[DOCUMENT PASSAGE]

The country's parliamentary bodies - the national assembly and senate - in mid-April 2010 approved the eighteenth amendment to the Constitution of Pakistan, deleting the majority of the amendments made by past military rulers, but the parliament has not touched the amendment made to the constitution by General Zia Ulhaq comprising the death penalty. In the 1970s, the government led by the late Zulfikar Ali Bhutto raised the minimum term of a life sentence from 14 to 25 years with the idea that capital punishment would be abolished in the years to come. However, this did not materialize and General Zia, the country's military ruler from 1977 to 1988, kept both the death penalty and the increased life sentence intact through an ordinance which was later incorporated in the Constitution. Mr. Bhutto was later hanged in 1979. Former President Musharraf did nothing to alter either the death sentence or the minimum term.

Pakistan’s legislators also did not attempt to commute the death sentence in the eighteenth amendment, allegedly because of pressure by Islamic fundamentalist parties. The federal cabinet decided on July 2, 2008 to commute the death sentence, but due to pressure from Muslim fundamentalists and a Suo Moto action from the then-Chief Justice of Pakistan, Mr. Abdul Hameed Dogar, who had been appointed by former president General Musharraf during the state of emergency, the government avoided issuing a formal notification commuting death sentences.

When Pakistan was founded 63 years ago, only murder and treason carried the death penalty. Now the death penalty can be handed to persons found guilty of 27 'crimes' including blasphemy, stripping a woman in public, terrorist acts, sabotage of sensitive installations, sabotage of railways, attacks on law enforcement personal, spreading hate against the armed forces, sedition, and many more.

Although the Pakistan Juvenile Justice System Ordinance was extended to apply nationwide in 2004, implementation remains limited. This is the case notably as, also in 2004, the High Court in Lahore revoked this ordinance, which exempted those under the age of 18 years from execution. An appeal is still pending. Pakistan is one of just five countries in the world to have executed a minor/juvenile offender in recent years. In one such case, Mutabar Khan was hanged on June 13, 2006 for a crime committed when he was 16, and the authorities of another jail, Mach Central Jail, have acknowledged holding two juvenile offenders on death row. Often, after years of trial defendants will have trouble convincing the judge that they were actually underage when they broke the law.

[EXTRACTED ENTRIES]
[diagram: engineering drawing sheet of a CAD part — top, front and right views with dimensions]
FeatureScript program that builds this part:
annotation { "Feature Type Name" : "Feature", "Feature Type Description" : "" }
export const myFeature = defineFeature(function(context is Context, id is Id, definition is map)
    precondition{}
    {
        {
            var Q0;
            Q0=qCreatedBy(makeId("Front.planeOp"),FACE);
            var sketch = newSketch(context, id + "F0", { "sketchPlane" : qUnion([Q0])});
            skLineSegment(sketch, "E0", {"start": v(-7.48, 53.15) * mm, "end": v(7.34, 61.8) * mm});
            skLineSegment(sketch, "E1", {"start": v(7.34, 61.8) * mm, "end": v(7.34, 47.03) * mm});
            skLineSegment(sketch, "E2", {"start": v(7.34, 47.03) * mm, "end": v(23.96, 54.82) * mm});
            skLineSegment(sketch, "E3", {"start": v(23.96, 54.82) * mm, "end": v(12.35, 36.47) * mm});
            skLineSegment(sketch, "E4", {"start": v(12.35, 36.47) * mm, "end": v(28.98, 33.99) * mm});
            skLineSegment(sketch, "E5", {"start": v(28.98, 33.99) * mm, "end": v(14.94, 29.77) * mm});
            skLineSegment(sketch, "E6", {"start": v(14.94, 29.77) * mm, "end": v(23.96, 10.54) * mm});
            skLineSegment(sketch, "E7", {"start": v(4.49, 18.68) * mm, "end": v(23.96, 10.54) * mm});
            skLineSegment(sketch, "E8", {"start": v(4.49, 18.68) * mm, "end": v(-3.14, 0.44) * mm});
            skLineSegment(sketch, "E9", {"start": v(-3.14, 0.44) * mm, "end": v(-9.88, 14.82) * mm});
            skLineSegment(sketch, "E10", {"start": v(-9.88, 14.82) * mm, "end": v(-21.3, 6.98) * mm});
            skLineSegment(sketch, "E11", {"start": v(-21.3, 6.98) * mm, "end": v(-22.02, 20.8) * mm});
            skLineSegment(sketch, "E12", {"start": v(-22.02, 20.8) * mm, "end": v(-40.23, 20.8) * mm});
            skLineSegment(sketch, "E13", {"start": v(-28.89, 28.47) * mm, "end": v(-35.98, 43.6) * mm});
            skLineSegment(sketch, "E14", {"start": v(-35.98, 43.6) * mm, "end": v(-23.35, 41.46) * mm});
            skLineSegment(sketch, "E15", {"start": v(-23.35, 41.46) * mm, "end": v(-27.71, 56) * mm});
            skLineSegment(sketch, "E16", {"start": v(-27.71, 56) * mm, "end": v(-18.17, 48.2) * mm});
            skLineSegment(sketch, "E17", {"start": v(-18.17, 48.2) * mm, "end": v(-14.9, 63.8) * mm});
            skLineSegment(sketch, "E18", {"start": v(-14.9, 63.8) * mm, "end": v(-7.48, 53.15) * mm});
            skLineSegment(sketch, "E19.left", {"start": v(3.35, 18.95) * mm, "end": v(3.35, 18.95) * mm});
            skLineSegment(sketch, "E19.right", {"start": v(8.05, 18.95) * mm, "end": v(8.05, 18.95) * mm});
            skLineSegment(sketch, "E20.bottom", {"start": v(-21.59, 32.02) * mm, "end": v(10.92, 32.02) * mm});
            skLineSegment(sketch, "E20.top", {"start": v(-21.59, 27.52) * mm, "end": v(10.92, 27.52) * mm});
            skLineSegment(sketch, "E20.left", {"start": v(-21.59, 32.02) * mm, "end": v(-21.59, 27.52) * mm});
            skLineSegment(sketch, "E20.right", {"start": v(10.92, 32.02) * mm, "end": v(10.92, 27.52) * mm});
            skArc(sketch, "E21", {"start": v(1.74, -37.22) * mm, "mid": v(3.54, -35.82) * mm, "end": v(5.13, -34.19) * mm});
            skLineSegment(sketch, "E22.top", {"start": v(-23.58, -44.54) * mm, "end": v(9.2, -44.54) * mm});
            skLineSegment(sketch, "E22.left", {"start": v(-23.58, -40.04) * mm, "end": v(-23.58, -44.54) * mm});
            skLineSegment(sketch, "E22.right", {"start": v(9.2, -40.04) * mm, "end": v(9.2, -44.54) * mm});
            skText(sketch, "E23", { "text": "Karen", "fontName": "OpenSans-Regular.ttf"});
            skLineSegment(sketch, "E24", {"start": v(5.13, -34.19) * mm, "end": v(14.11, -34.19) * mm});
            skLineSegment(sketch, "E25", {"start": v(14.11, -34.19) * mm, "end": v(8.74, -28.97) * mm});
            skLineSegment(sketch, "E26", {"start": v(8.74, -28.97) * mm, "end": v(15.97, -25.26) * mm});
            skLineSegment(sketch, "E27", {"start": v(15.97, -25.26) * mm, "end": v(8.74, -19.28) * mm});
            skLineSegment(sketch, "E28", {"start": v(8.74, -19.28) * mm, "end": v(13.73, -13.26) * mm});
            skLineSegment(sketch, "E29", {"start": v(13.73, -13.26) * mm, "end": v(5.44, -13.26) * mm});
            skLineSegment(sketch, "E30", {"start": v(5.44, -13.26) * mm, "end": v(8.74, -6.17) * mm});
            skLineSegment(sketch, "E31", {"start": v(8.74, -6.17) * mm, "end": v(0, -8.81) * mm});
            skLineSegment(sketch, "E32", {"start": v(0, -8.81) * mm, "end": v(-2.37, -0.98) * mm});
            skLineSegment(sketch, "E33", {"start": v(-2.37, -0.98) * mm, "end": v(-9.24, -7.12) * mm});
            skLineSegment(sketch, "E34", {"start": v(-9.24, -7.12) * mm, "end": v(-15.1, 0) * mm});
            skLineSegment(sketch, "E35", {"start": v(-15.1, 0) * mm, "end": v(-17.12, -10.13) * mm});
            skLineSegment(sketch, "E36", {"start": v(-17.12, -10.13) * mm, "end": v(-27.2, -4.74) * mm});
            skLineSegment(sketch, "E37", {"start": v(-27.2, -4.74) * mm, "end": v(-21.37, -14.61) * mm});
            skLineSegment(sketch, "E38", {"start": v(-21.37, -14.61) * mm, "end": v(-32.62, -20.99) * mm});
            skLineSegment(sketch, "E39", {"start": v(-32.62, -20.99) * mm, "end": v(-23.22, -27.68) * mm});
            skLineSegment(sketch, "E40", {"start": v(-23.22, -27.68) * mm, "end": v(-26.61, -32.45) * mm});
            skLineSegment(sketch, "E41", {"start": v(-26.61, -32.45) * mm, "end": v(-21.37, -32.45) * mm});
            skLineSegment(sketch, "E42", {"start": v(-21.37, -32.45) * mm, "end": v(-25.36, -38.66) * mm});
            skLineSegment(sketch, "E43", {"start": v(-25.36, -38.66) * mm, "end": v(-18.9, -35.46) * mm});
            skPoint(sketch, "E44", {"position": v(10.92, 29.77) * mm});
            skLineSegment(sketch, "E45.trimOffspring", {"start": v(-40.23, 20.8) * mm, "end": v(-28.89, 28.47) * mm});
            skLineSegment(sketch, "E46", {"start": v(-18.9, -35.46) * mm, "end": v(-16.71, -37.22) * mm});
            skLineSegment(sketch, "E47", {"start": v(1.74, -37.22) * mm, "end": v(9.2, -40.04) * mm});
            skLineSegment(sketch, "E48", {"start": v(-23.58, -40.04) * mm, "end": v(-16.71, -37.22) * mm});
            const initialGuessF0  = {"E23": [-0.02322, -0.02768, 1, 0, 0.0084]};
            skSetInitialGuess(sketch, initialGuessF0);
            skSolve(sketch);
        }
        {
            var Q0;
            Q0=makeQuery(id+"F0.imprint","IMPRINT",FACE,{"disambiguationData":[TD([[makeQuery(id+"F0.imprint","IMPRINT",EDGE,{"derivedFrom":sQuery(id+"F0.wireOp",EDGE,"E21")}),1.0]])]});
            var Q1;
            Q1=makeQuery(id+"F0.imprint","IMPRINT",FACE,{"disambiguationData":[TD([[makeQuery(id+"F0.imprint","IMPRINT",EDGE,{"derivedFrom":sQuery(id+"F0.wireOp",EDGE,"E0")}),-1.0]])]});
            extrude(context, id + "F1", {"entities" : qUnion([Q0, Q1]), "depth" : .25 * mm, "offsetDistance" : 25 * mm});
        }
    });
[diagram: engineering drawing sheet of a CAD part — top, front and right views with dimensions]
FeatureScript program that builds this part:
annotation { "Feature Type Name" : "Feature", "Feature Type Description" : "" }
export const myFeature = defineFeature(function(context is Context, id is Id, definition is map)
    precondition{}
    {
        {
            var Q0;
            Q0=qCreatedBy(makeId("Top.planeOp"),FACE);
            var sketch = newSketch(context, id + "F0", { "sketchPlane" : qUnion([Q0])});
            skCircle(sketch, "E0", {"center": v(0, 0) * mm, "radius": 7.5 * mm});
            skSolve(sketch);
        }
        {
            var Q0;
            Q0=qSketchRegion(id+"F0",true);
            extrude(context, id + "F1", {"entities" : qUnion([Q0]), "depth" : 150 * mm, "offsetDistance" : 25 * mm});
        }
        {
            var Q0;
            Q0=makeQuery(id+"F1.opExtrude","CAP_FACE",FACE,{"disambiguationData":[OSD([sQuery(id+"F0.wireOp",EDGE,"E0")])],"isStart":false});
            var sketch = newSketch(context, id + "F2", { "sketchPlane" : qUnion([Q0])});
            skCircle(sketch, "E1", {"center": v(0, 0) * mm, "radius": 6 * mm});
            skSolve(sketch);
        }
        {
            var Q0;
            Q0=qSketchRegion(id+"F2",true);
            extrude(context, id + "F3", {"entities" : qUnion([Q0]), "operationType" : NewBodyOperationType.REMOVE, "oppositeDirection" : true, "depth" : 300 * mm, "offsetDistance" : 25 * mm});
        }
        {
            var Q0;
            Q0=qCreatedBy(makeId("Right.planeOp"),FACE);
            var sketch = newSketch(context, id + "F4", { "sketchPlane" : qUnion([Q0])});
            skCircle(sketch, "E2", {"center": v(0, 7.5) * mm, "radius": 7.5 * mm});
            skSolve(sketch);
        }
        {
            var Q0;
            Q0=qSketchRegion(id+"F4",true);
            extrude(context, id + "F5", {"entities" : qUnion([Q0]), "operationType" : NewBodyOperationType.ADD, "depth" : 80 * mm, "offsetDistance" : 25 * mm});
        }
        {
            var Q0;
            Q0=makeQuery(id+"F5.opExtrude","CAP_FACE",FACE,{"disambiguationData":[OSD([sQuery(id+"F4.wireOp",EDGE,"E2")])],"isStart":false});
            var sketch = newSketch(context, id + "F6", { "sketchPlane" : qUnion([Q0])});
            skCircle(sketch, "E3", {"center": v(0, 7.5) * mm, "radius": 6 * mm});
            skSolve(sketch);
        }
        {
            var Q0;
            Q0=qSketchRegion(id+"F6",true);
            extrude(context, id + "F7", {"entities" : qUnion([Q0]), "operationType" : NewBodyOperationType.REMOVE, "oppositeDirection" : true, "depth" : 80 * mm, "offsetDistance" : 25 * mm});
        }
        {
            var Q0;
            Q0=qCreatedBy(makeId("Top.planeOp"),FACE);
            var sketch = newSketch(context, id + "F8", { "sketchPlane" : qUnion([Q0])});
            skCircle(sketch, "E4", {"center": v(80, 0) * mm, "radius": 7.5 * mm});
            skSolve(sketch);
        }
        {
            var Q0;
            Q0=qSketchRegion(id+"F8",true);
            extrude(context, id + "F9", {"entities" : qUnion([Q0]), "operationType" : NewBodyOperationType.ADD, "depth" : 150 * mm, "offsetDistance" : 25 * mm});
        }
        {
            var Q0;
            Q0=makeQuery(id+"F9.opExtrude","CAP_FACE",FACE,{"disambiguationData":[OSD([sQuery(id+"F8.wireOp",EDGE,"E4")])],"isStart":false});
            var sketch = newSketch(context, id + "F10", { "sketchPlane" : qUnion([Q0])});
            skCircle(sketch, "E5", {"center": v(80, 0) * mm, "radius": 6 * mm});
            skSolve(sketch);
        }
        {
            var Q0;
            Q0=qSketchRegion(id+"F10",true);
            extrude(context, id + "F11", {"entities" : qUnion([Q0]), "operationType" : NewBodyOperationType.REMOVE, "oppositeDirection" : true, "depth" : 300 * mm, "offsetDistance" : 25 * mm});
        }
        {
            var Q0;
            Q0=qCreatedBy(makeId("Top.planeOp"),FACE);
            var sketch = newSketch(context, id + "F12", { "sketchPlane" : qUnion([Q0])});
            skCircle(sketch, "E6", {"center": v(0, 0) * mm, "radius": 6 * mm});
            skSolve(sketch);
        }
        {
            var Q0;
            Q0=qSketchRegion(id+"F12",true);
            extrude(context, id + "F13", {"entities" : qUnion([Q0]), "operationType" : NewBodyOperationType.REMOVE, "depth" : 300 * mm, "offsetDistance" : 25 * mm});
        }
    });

[REQUIRED ACTION 1]
Reproduce the passage on Pakistan's death penalty word for word, starting at "Pakistan’s legislators also" and ending at "commuting death sentences.".
[REQUIRED ACTION 2]
Name every individual person mentioned by name in the passage on Pakistan's death penalty.
The items can be set aside, since nothing here depends on them.

[SOLUTION 1]
Pakistan’s legislators also did not attempt to commute the death sentence in the eighteenth amendment, allegedly because of pressure by Islamic fundamentalist parties. The federal cabinet decided on July 2, 2008 to commute the death sentence, but due to pressure from Muslim fundamentalists and a Suo Moto action from the then-Chief Justice of Pakistan, Mr. Abdul Hameed Dogar, who had been appointed by former president General Musharraf during the state of emergency, the government avoided issuing a formal notification commuting death sentences.

[SOLUTION 2]
- General Zia Ulhaq
- Zulfikar Ali Bhutto
- Former President (General) Musharraf
- Abdul Hameed Dogar
- Mutabar Khan